On mergers, Kelly said: “We’re always open to merger talks provided that they would deliver the right amount of value. We’re not interested in it for the sake of doing a merger, for the sake of growing our volume.
“If it would deliver sustainable prosperity for our farm families and for whoever we are speaking to, then absolutely we’re open to it.”
Kelly added that “it is inevitable that there has to be consolidation on the island and that there will be consolidation. We’ll be part of the discussions where it makes sense for our 3,200 farm families to be part of them.
“If costs continue to rise and if milk is reasonably flat as we all expect for the next period of time, it is only inevitable that there will be fewer co-ops. I think it is incumbent on all of us in the industry to make sure those type of things happen before they need to happen. The history has been that they tend to happen when there is no other option.”
Lakeland’s position as a cross-border co-op means that it may have the potential to avoid the extra tariffs placed on the EU above what the UK is facing. Kelly said that it is not that simple.
“If we look at exporting through Northern Ireland, the first thing we have to be sure of is that the customer is happy. Our customers have audits of all our factories and they also have to be sure they are happy with the origin of the product.
"We would have to make sure we are within the law, and absolutely we would always stay within the law. It is not a zero-sum game of tariff versus tariff. If we take butter out of factories and start moving that production around to other factories, you could end up with spare capacity in one place and too little in another.”
He said that Lakeland would need to see what the reaction from the EU is to the tariffs and after having discussions with stakeholders, the co-op would make a balanced call on those kind of decisions over the coming weeks and months.
Kelly said that the products currently made in Northern Ireland are mainly for the Chinese market. That market is also not without its difficulties at the moment.
“The big challenge we see in China is consumer confidence. Ultimately, the amount of disposable income people have has been impacted as the economy has been under pressure and that has naturally led to an impact from a demand perspective.”
He added that Lakeland was starting to see something of a rebound in consumer confidence in China at the start of the year.
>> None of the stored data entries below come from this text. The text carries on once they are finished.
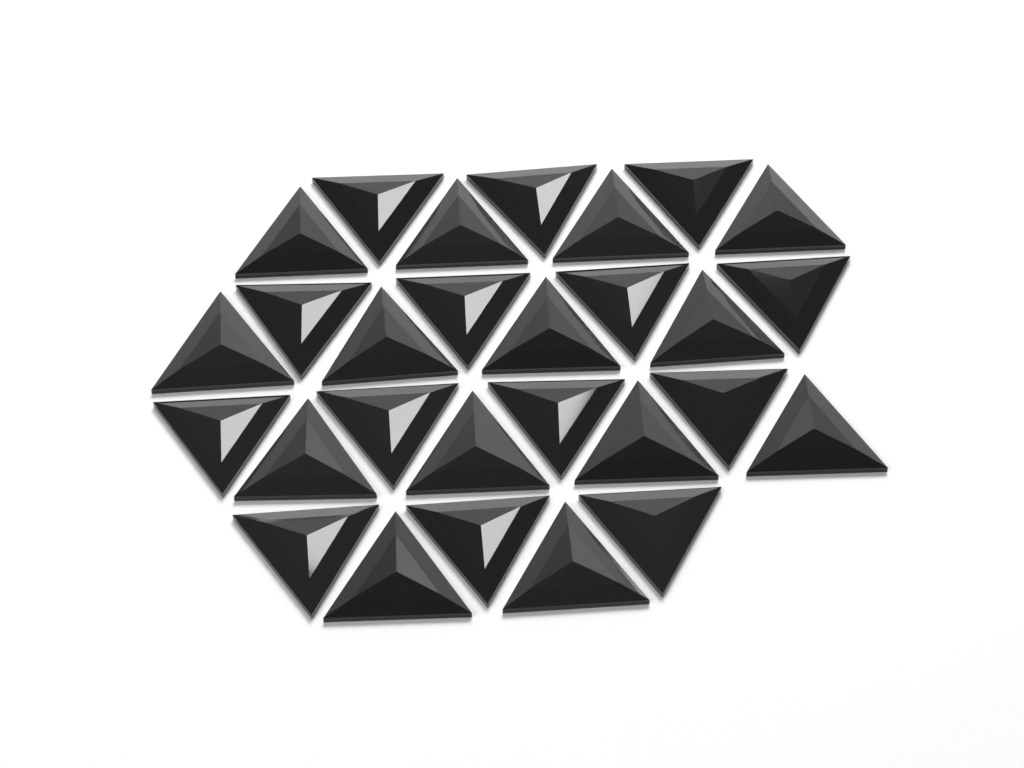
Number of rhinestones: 28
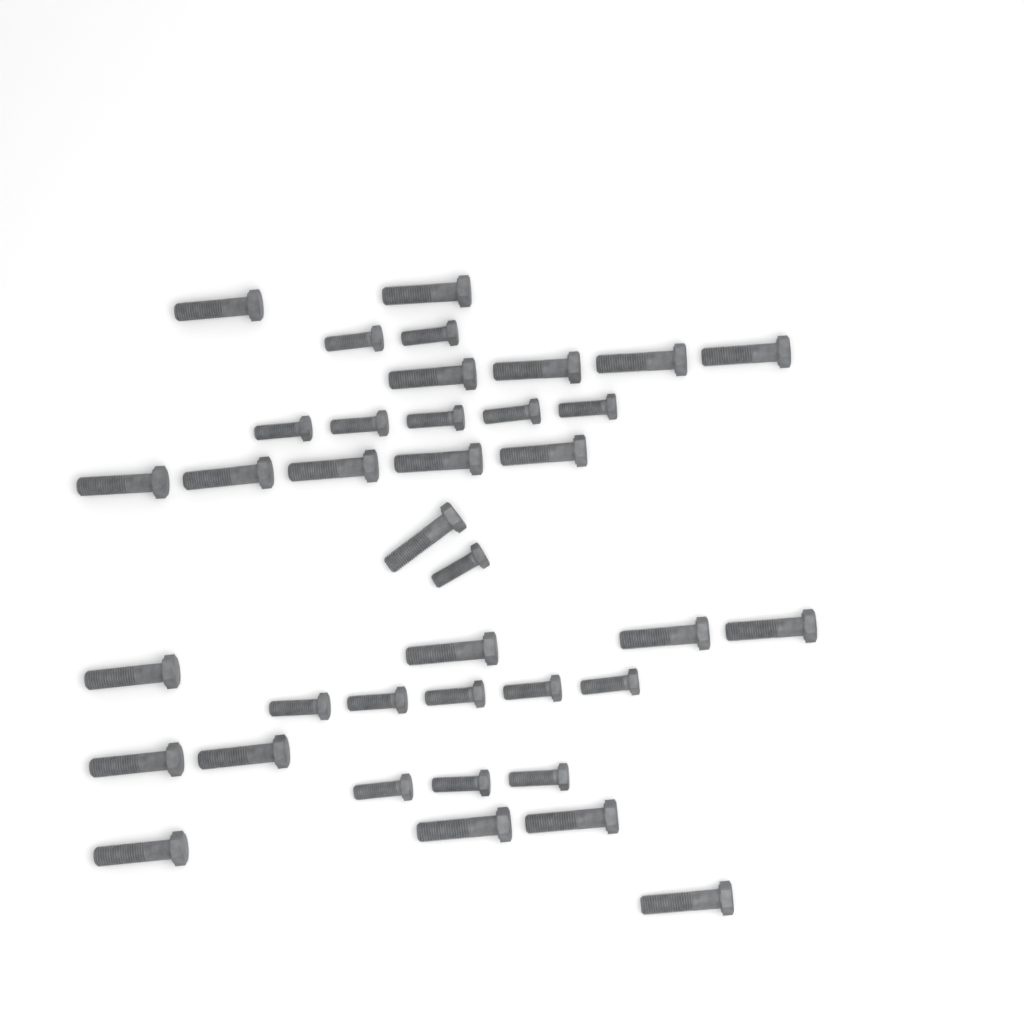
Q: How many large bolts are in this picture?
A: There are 22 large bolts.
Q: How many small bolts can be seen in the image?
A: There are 16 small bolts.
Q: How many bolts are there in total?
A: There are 38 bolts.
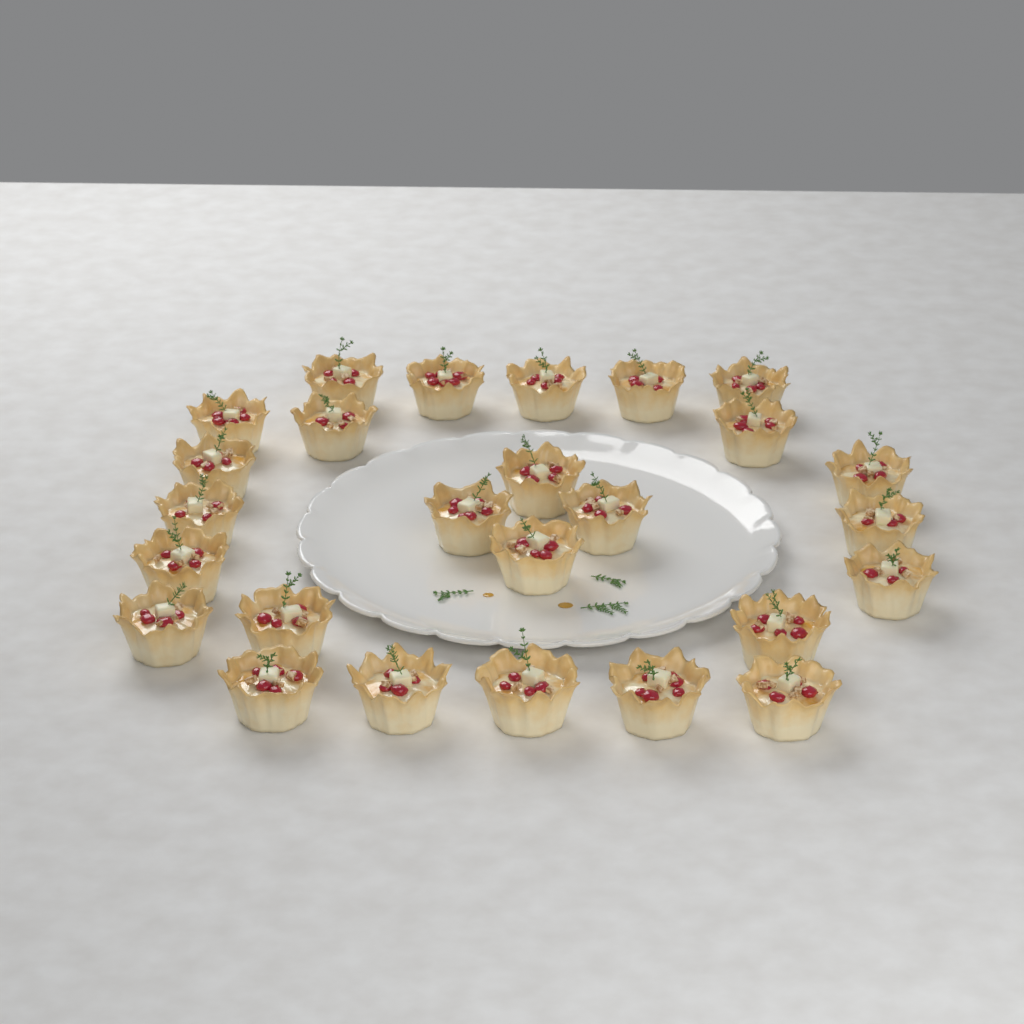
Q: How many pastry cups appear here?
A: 26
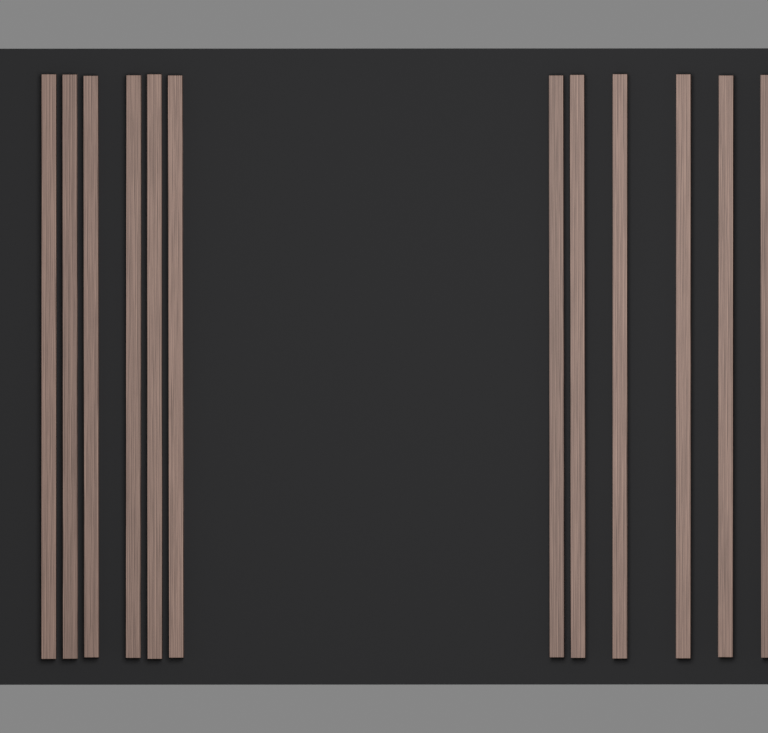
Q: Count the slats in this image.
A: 12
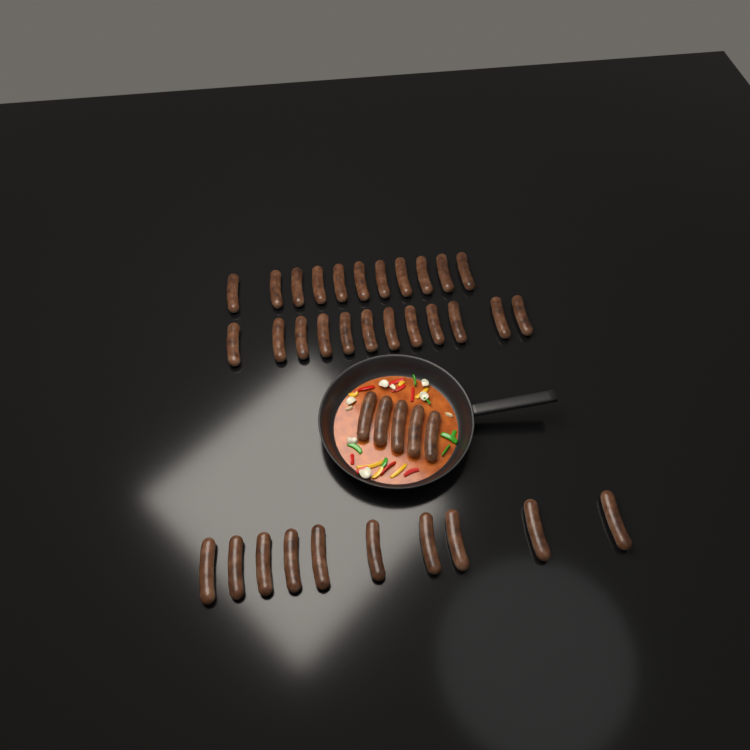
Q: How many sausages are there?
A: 38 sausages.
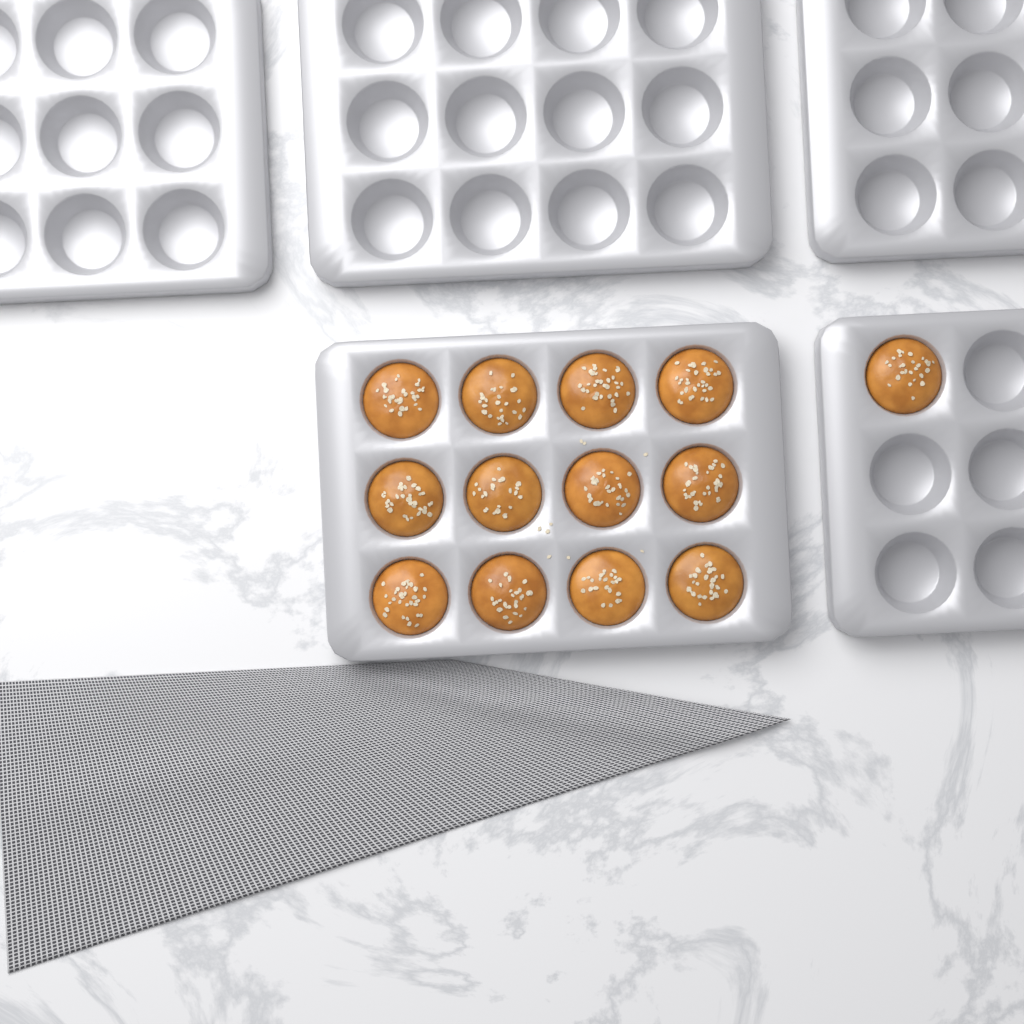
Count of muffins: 13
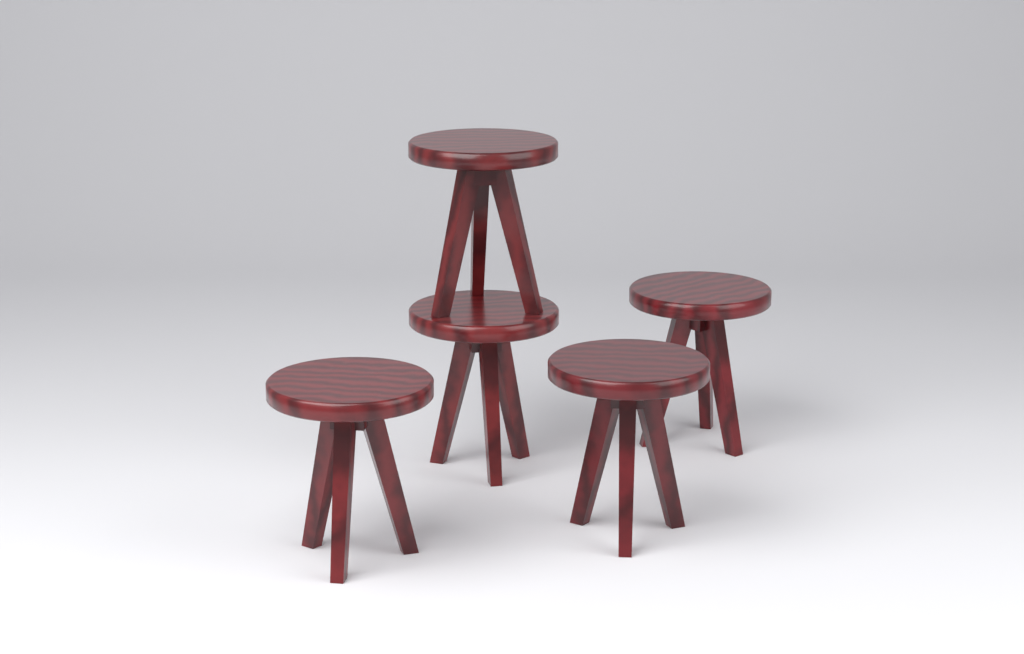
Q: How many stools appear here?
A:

It is obviously too early to tell what impact the rapidly worsening trade dispute between China and the US will have on demand in the Asian economy.
It is clear from the annual report and from talking to CEO Colin Kelly that Lakeland’s cost-cutting drive over the last 16 months is starting to pay dividends.
Following the closure of the Monaghan site the number of dairy processing facilities at the co-op has dropped to five, from the eight that it had in the wake of the merger with LacPatrick in 2018.
Looking back at that merger, and to some extent the more recent merger of Arrabawn and Tipperary, it is clear that the amalgamation of the co-ops had more in common with a takeover or a bailout than a merger.
Throughout the history of co-ops in the country it often seems to be that mergers only happen under such circumstances where one struggling entity is effectively kept afloat by its neighbour.
The more recent history of Lakeland shows that such “mergers” can have a long tail of costs from consolidation and retrenchments needed in order to get the operation to a position where it is running as efficiently as possible.
In theory, this period of less-efficient operation could be avoided by having co-ops merge when both sides of the deal are in a relatively strong position.
Given his experience, it is worth listening to Kelly when he says it is important for the industry as a whole that any further consolidation happens before individual co-ops are forced into talks by financial misfortune.
Lakeland reports profit after tax of €18.37m.Revenue rose as dairy markets improved. Number of dairy processing sites reduced to five.Co-op has reduced its product range in profitability drive.